*** Opening Stored data ***

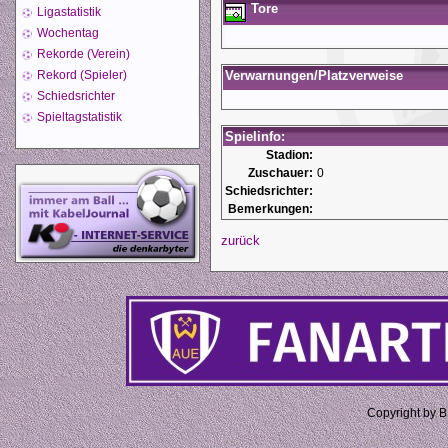
Tore
Ligastatistik
Wochentag
Rekorde (Verein)
Rekord (Spieler)
Verwarnungen/Platzverweise
Schiedsrichter
Spieltagstatistik
Spielinfo:
Stadion:
Zuschauer:
0
Schiedsrichter:
Bemerkungen:
zurück
Copyright by 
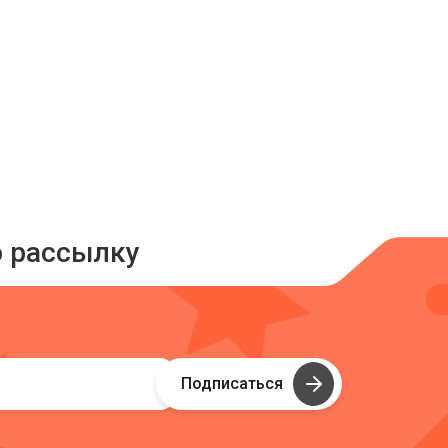
ю рассылку
Подписаться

*** Closing Stored data ***

Action item
Pictures stay out, but every other part of the entries must be repeated exactly.

Answer to the exercise
Tore
Ligastatistik
Wochentag
Rekorde (Verein)
Rekord (Spieler)
Verwarnungen/Platzverweise
Schiedsrichter
Spieltagstatistik
Spielinfo:
Stadion:
Zuschauer:
0
Schiedsrichter:
Bemerkungen:
zurück
Copyright by 
ю рассылку
Подписаться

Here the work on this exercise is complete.